## TASK TO COMPLETE
Pull every line with the word "EINECS" out of the entries below.

## Collected data entries
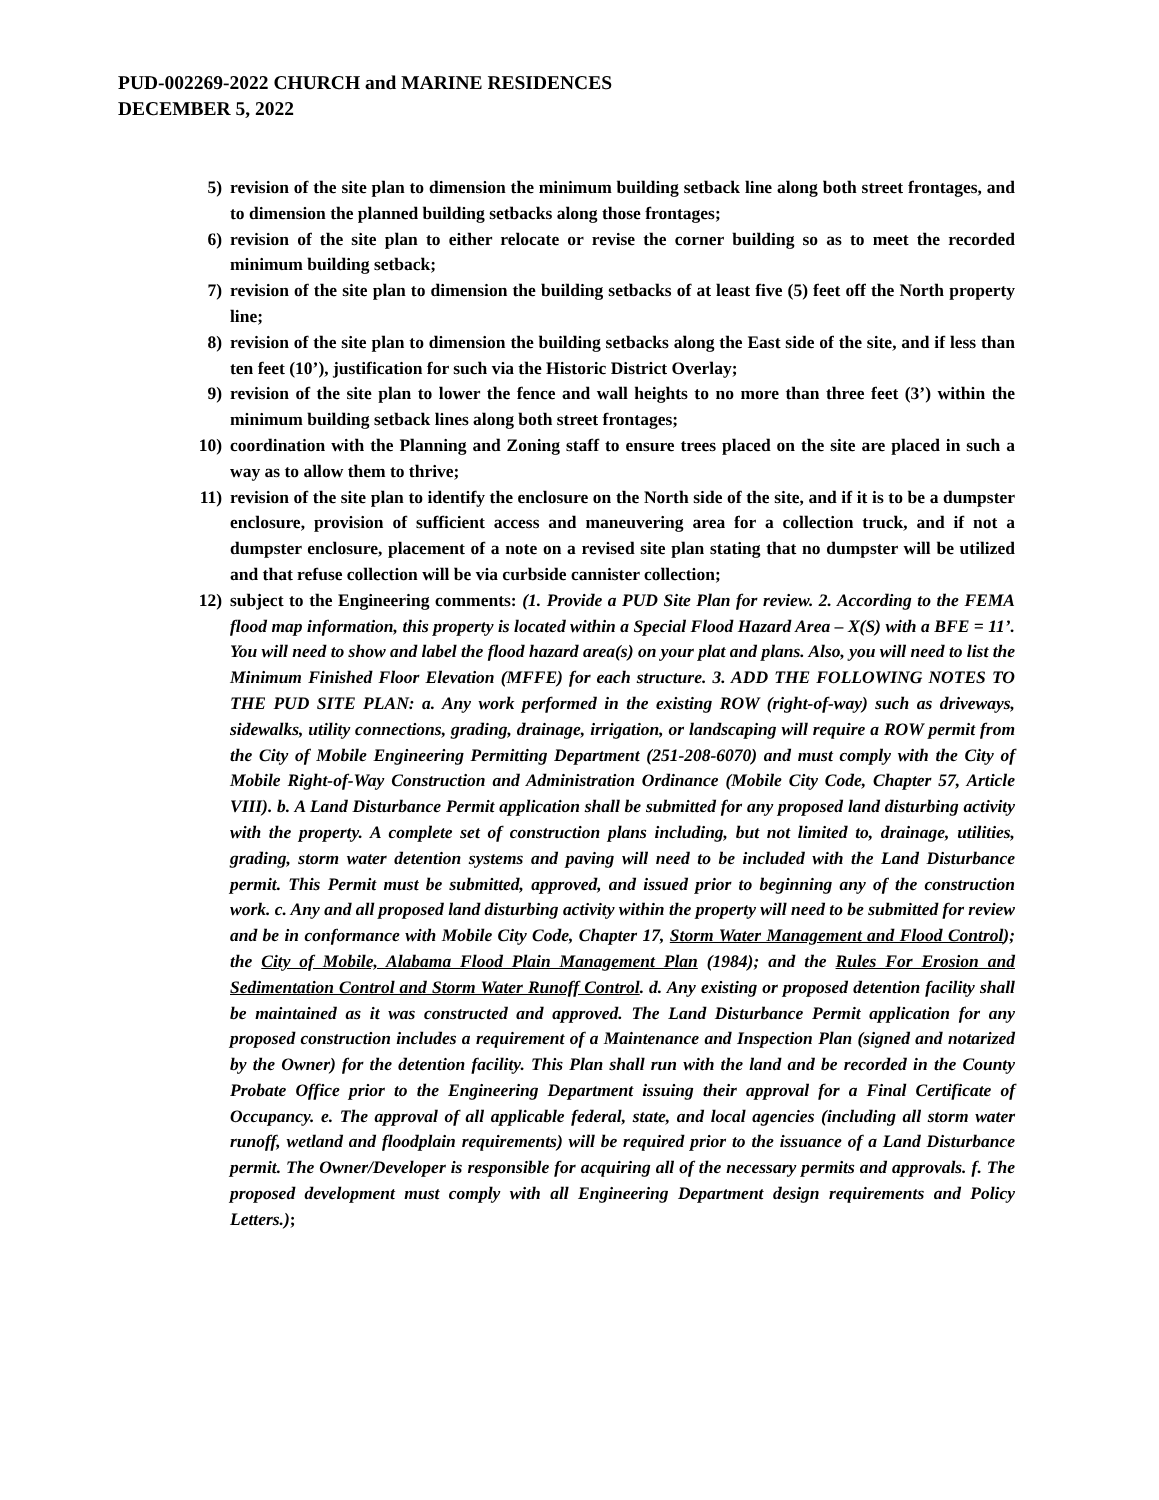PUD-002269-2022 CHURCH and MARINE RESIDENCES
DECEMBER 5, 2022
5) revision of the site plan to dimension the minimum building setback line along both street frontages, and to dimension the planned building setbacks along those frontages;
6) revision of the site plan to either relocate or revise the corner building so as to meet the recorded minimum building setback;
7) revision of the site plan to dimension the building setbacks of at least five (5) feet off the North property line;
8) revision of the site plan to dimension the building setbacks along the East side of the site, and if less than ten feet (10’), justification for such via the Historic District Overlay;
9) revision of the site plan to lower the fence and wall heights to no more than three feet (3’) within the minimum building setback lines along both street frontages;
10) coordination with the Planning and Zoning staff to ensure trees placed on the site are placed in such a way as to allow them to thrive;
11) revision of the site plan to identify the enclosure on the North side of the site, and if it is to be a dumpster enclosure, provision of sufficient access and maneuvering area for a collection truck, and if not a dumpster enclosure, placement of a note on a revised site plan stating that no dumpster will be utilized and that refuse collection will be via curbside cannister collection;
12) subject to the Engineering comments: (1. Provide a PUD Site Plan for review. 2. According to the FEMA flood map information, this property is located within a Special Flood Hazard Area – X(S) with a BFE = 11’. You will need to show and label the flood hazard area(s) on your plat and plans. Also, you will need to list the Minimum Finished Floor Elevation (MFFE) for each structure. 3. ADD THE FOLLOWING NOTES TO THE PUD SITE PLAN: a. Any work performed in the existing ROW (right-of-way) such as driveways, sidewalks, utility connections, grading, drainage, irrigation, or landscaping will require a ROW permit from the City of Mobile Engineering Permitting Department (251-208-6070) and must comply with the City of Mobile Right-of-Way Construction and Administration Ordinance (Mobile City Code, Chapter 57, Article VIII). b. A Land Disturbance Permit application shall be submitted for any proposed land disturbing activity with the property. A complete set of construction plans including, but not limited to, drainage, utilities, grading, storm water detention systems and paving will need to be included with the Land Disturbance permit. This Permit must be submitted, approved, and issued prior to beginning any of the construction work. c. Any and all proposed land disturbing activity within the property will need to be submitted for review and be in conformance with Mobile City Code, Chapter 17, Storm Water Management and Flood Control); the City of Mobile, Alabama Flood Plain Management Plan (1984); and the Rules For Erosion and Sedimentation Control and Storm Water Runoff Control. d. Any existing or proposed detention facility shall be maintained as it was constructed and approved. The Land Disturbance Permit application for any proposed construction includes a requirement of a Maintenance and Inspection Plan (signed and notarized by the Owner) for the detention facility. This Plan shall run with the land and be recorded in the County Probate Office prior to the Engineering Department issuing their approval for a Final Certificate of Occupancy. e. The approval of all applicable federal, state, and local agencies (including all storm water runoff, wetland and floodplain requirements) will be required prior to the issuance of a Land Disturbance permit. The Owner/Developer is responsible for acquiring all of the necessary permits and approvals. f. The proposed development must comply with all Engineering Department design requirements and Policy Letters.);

...

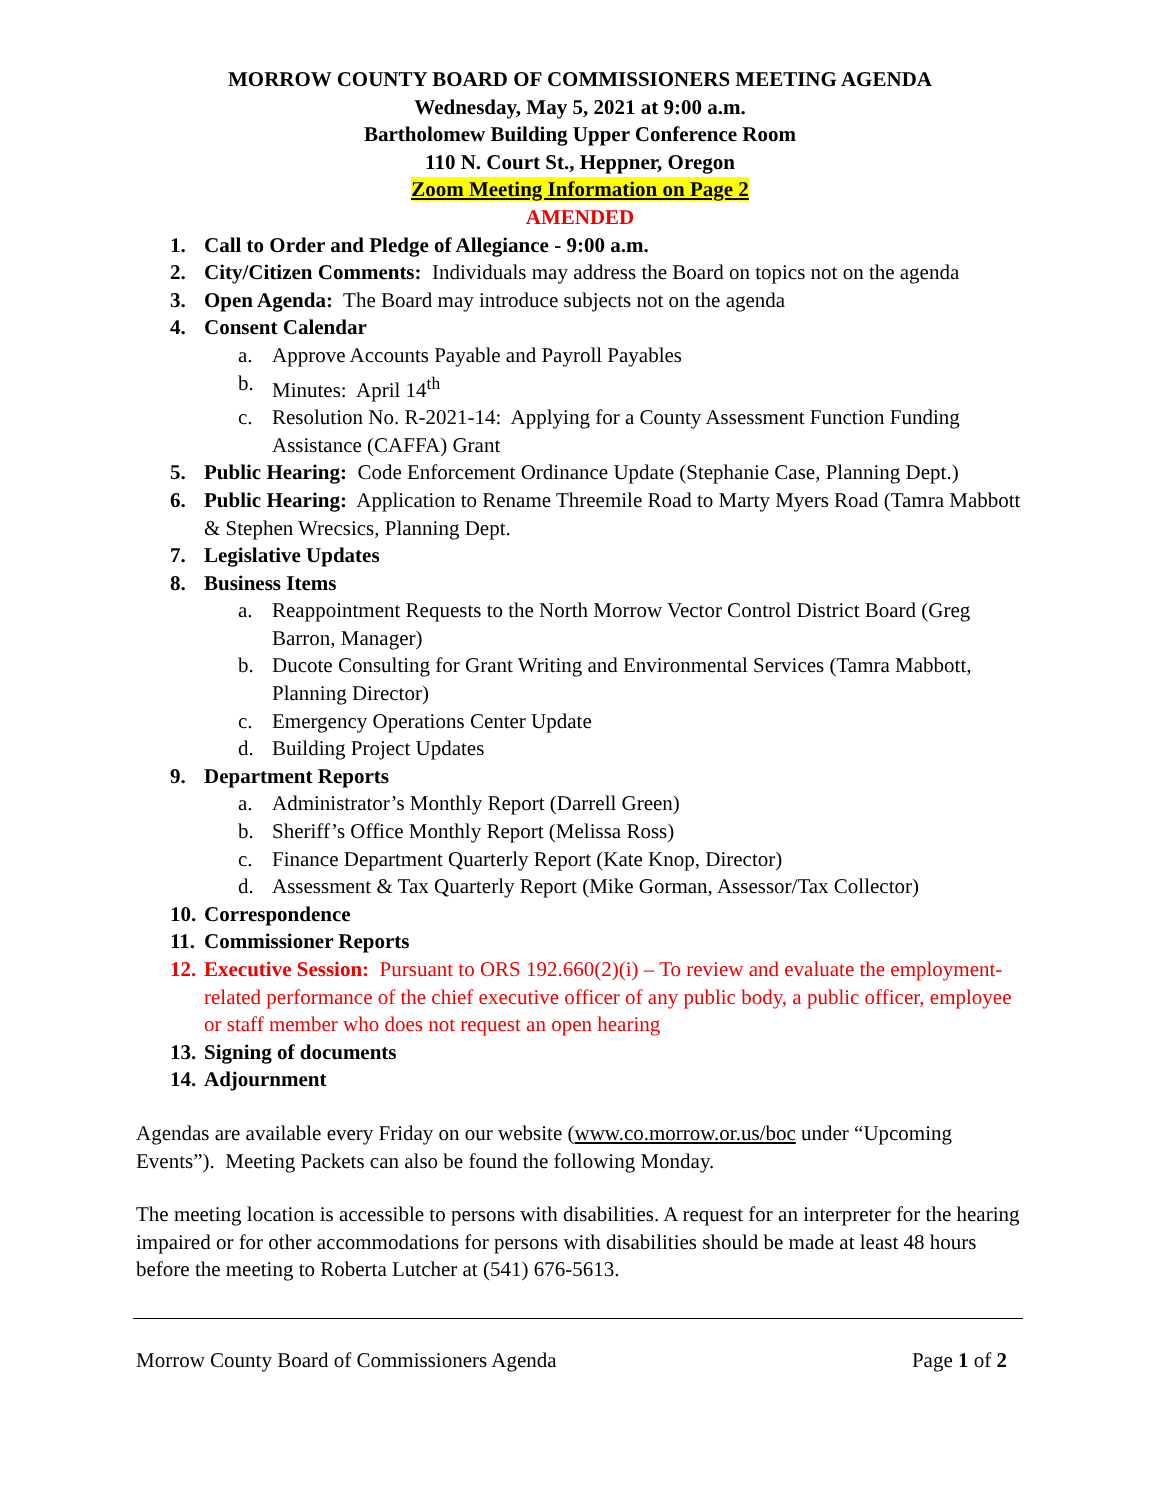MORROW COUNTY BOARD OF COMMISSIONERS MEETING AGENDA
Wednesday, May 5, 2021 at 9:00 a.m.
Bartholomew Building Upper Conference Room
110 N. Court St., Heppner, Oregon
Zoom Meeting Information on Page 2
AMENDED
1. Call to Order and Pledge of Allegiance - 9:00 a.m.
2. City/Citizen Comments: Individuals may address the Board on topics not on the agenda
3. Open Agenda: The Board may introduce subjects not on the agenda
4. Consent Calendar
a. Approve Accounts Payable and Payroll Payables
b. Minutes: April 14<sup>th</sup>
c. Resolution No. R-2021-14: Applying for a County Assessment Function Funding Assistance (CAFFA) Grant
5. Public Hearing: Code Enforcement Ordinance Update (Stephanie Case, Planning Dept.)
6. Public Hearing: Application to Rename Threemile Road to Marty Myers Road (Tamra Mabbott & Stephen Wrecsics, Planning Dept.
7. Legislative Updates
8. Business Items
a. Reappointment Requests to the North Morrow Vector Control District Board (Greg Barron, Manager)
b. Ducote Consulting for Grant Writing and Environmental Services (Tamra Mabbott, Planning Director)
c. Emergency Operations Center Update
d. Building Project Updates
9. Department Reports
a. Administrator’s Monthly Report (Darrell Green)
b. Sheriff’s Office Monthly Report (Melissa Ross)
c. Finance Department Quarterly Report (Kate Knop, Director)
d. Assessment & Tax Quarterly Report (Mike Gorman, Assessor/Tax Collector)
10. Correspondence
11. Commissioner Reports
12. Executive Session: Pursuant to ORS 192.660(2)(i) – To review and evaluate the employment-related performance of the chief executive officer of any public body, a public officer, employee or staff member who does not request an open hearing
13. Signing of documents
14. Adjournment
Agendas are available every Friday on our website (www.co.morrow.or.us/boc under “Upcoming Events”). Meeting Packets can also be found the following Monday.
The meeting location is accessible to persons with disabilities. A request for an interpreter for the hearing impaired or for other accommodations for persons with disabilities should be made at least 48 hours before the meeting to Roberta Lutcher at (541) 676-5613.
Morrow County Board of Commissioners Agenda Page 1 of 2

==

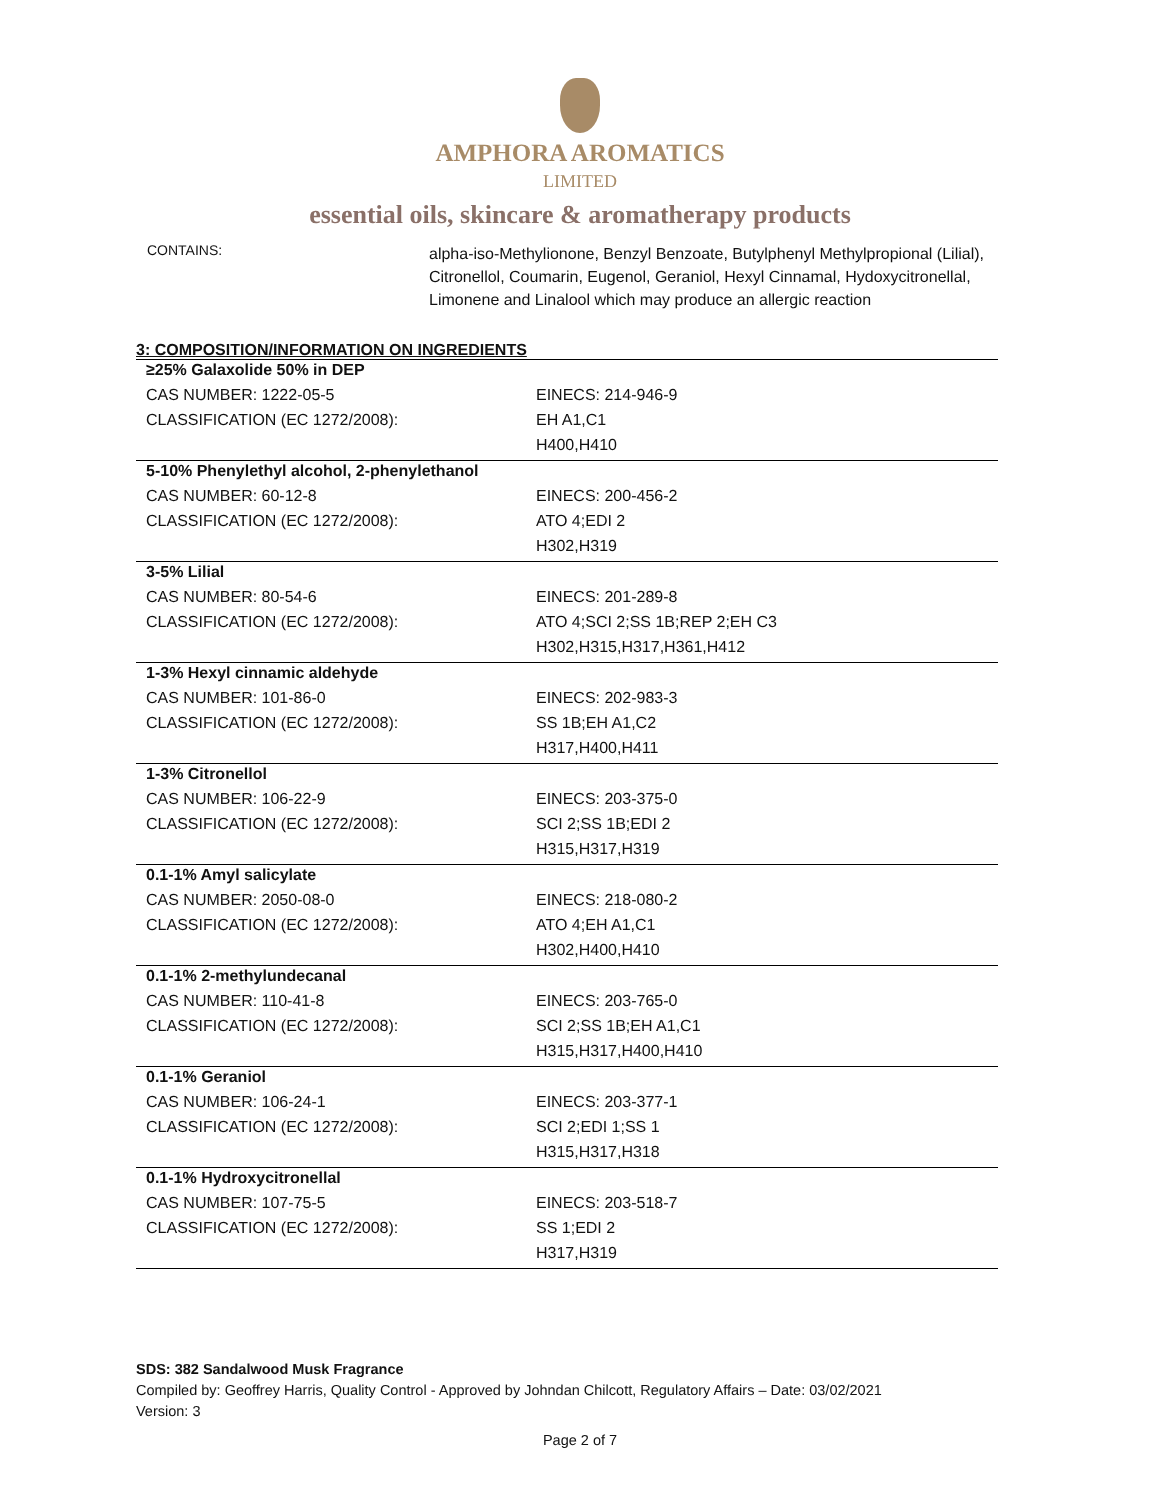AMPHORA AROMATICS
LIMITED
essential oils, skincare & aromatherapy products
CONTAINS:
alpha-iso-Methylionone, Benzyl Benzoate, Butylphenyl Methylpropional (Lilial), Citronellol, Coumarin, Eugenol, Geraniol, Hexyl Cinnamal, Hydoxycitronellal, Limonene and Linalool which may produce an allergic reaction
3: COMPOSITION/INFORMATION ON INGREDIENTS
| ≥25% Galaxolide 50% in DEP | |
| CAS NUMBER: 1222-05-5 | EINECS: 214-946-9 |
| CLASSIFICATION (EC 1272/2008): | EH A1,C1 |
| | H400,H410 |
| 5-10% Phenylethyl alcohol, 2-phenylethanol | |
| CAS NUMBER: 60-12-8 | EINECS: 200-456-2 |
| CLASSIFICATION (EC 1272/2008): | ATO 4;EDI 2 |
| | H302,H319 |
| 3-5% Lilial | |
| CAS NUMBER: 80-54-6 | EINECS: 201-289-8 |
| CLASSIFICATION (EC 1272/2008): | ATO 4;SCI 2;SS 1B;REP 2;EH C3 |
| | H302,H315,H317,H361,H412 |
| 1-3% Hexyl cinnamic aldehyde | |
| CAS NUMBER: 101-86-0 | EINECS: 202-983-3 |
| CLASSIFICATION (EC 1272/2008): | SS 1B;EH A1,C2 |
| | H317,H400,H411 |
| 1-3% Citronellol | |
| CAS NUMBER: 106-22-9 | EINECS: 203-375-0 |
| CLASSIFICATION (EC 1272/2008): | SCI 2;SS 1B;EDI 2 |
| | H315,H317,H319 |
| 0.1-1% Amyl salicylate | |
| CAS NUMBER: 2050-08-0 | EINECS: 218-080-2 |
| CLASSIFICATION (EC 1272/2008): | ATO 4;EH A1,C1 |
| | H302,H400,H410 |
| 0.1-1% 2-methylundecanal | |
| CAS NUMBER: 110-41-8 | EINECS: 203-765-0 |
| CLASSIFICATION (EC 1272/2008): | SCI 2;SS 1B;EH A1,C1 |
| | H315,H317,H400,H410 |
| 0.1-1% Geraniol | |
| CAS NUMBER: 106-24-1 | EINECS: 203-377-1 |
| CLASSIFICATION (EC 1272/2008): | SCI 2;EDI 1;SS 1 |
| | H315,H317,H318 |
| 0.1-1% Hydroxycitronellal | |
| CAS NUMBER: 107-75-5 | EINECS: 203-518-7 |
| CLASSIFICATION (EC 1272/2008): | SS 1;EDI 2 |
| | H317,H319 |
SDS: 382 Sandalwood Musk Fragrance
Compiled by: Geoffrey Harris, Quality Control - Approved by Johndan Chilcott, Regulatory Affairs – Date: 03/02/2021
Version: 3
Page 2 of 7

## WRITTEN SOLUTION
| CAS NUMBER: 1222-05-5 | EINECS: 214-946-9 |
| CAS NUMBER: 60-12-8 | EINECS: 200-456-2 |
| CAS NUMBER: 80-54-6 | EINECS: 201-289-8 |
| CAS NUMBER: 101-86-0 | EINECS: 202-983-3 |
| CAS NUMBER: 106-22-9 | EINECS: 203-375-0 |
| CAS NUMBER: 2050-08-0 | EINECS: 218-080-2 |
| CAS NUMBER: 110-41-8 | EINECS: 203-765-0 |
| CAS NUMBER: 106-24-1 | EINECS: 203-377-1 |
| CAS NUMBER: 107-75-5 | EINECS: 203-518-7 |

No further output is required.